Supplied text
*****

India taps into nascent technologies for secure and reliable energy
The possibilities of geothermal energy and its significant potential impact was brought into focus at India Energy Week 2026. With technological advances pushing the versatile energy form into the spotlight, five industry experts underlined the advantages and hurdles, facing its development during a Leadership Spotlight Session on day three.
The Addition Stage panel, called “Cost-competitive geothermal energy: scaling a reliable, versatile and clean addition to India’s future energy mix” outlined a clean, constant and reliable solution ready to progress. While that requires policy, incentives, finance, data and knowledge, panellists identified an overlap with the oil and gas industry, including drilling and data acquisition.
Ashish Agarwal, MD and CEO, Seros cited his company as the only player in the segment three years ago. “I call geothermal more renewable than the most renewable source of energy,” he said. “At 6pm when the sun sets and your demand peaks at 8pm, solar is sleeping, but geothermal is working 24/7.”
Potential and challenges
The International Energy Agency (IEA) says geothermal sources could provide as much as 15% of global energy by 2050, compared to less than 1% now. Last year, the Government of India announced the National Policy on Geothermal Energy, and identified potential for 10GW.
Agarwal said other forms of renewable energy had progressed well in India, some beyond targets. While geothermal wasn’t new, several countries had made significant progress with technology and scale. “Geothermal is reliable, stable, it doesn’t need storage - so it potentially ticks all the boxes that it should be a fantastic addition to the energy mix. But if it is so good, why has it not been scaling?” he said. “Compared to other sources of renewable energy, there are obviously significant challenges and complexities involved.”
Among them, the panel said, was supply chain, a need for deep subsurface expertise, and patient capital. Toby Deen, Senior Advisor, US Department of Energy, outlined his country’s huge geothermal progress. “We are at an inflection point for geothermal as a gigawatt scale, reliable firm, based load power generation source,” he said. “The reason we’re so optimistic is because it has so many similarities to unconventional oil and gas development. Twenty years ago, the US was a net oil and natural gas importer, yet had a resource that lacked natural permeability to extract it. It overcame unconventional reservoirs to become “the largest exporter of natural gas globally… producing more oil than any other country””.
Deen continued, “That problem set is the same for geothermal, so we have many aspects in place today that allow it to be scalable, not just in the US, but here in India. We have a workforce, technology, tools, and subsurface expertise. The main thing needed is knowledge transfer. And we need policy that prioritises reliable power generation over unreliable, intermittent sources. That’s where the role of government support can come in.”
Dr. Prabir Kumar Dash, Scientist E, Ministry of New and Renewable Energy, said the government was looking at segment feasibility studies and understood the need to attract capital. “That is where, probably, I see the government’s role, in how to de-risk investments.” “This is nascent technology for India, although globally there are probably 16-20GW of power plants running. But in India, we are yet to see commercial projects. It is important for our ministry to coordinate among all so that it can be a good investment ecosystem for geothermal.”
Looking ahead, Karthik Ganesan, Director of Strategic Partnerships, Council for Energy, Environment and Water, suggested a need for focus on the application of geothermal energy such as power generation verses heating for industry, depending on temperature levels, so that it is cost effective.
This is where the US also leveraged its hydrocarbons industry. “We have benefited from all the oil and gas wells that were drilled - over 200,000 - so we have a pretty decent understanding of the temperature profile,” Deen added.
Putting India on the geothermal map
Arun Karle, President, of Askara Group, led a call to action. “We need to gather all the information around the world and see how we can bring it over here to solve our problem,” he said. “We’ve been talking, let’s do the feasibility studies. Let’s put it on the map and kickstart it.”
Agarwal said Seros was doing “the extremely challenging uphill task of putting India on the global geothermal map.” “You need very deep pockets, a deep understanding, and a huge appetite to absorb the uncertainties.” “I call geothermal more renewable than the most renewable source of energy. Geothermal is reliable, stable, it doesn’t need storage, so it potentially ticks all the boxes that it should be a fantastic addition to the energy mix.”
Meanwhile, Deen said that the US was open for business. “We would love to partner with companies in India, we’d love to invite your stakeholders to our national labs…to show you the projects happening in the United States. Everyone can benefit from the gains that have already happened.”

*****

What needs to be done
Shorten the paragraph beginning "Dr. Prabir Kumar Dash" in the article on geothermal energy in India into a brief list that keeps its main facts. The entries that come next play no part in this exercise.

*****

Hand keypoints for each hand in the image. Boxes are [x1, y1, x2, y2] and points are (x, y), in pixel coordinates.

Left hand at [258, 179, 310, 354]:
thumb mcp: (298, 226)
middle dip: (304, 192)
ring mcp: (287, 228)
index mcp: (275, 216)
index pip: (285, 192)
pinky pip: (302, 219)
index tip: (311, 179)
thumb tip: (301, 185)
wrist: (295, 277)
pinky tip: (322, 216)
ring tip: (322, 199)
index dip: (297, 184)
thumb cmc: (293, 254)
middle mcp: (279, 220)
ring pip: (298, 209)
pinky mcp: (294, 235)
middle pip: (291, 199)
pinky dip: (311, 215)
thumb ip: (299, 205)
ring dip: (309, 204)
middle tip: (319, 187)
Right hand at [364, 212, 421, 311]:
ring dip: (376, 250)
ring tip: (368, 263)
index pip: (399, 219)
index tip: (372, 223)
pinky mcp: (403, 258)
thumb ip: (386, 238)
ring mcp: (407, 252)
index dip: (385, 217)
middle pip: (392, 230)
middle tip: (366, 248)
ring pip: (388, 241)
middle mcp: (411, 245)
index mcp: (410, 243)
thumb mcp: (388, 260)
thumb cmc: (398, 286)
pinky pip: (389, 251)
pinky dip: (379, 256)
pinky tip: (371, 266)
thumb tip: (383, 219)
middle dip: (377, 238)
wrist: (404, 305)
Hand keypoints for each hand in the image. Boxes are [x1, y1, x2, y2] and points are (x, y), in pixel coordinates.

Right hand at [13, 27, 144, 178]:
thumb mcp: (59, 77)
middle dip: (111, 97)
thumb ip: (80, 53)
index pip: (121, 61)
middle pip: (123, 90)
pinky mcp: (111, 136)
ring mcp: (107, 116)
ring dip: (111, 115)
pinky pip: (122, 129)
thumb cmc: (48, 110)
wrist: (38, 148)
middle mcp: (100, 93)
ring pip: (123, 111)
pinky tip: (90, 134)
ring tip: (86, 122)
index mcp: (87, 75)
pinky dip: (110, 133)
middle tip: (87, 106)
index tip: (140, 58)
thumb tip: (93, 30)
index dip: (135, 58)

*****

Completed task
- Dr. Prabir Kumar Dash, Scientist E at the Ministry of New and Renewable Energy, said the government was looking at segment feasibility studies and understood the need to attract capital.
- He sees the government's role as helping to de-risk investments.
- Geothermal is nascent technology for India. About 16-20GW of geothermal power plants are probably running globally, but India has no commercial projects yet.
- His ministry needs to coordinate among all parties to build a good investment ecosystem for geothermal.